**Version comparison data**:
######

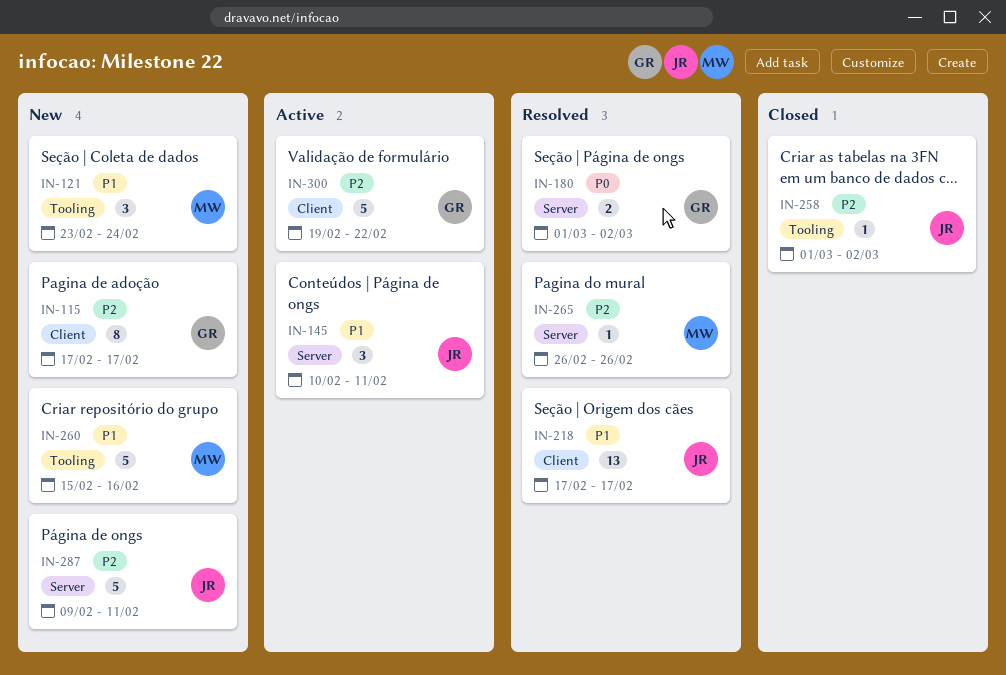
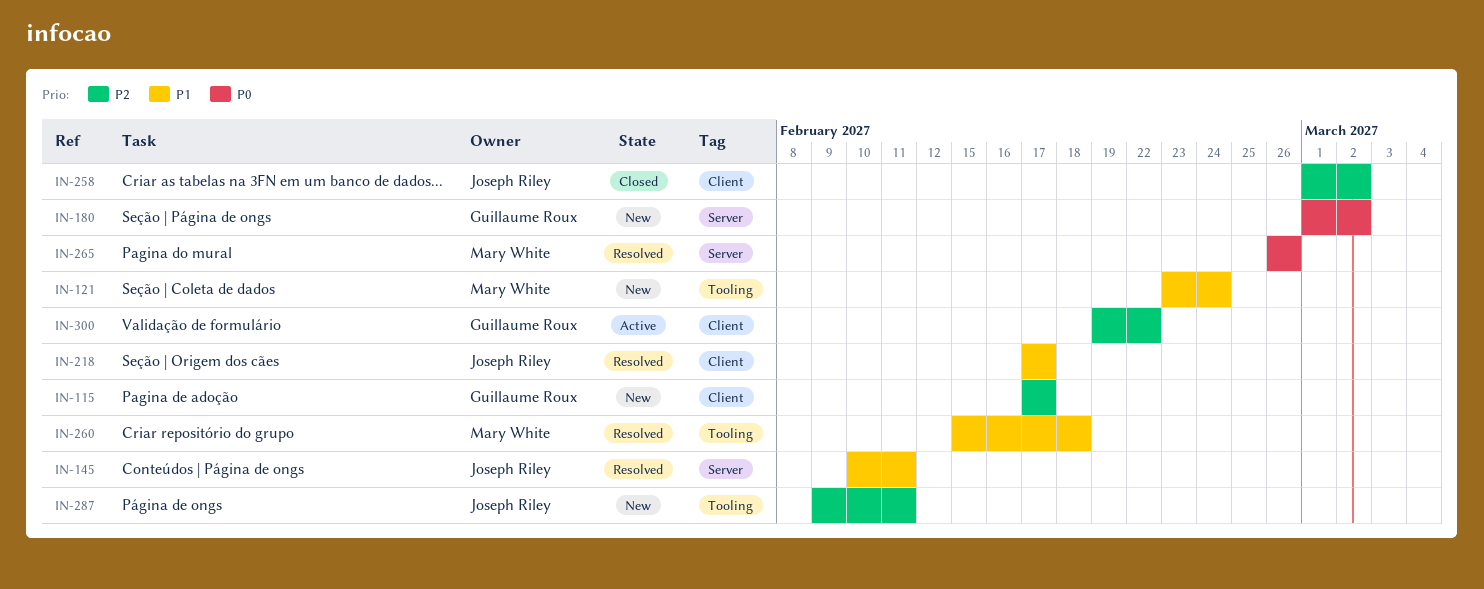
IN-145, status: Active -> Resolved
IN-180, status: Resolved -> New
IN-258, label: Tooling -> Client
IN-260, status: New -> Resolved
IN-260, due: Feb 16 -> Feb 18
IN-265, priority: P2 -> P0
IN-287, label: Server -> Tooling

######

**Instructions for the task**: Count of lines with "status": please work it out for the entries above and give the number by itself.

**Answer to the exercise**: 3